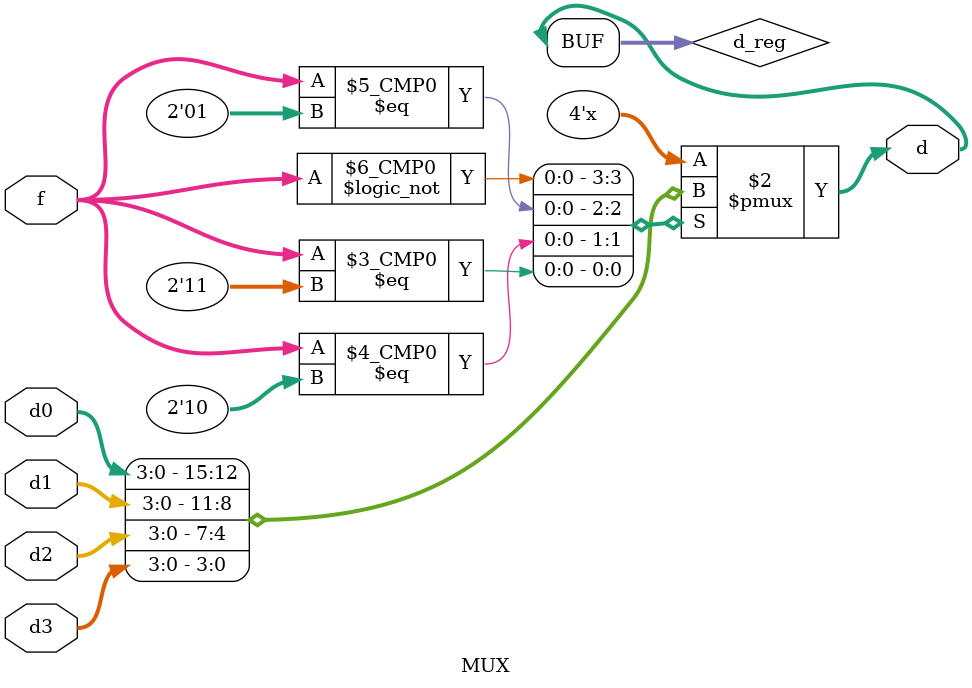
<source format=sv>
`timescale 1ns / 1ps
module MUX(
    input  [3:0] d0,
    input  [3:0] d1,
    input  [3:0] d2,
    input  [3:0] d3,
    input  [1:0] f,
    output [3:0] d
);
reg [3:0] d_reg;
always@(*)begin
    case(f)
        2'b00:   d_reg=d0;
        2'b01:   d_reg=d1;
        2'b10:   d_reg=d2;
        2'b11:   d_reg=d3;
        default: d_reg = 4'b0;
    endcase
end
assign d=d_reg;
endmodule
</source>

# [The task]
Find each line in the data above with the word "input", then copy it.

# [Written response]
    input  [3:0] d0,
    input  [3:0] d1,
    input  [3:0] d2,
    input  [3:0] d3,
    input  [1:0] f,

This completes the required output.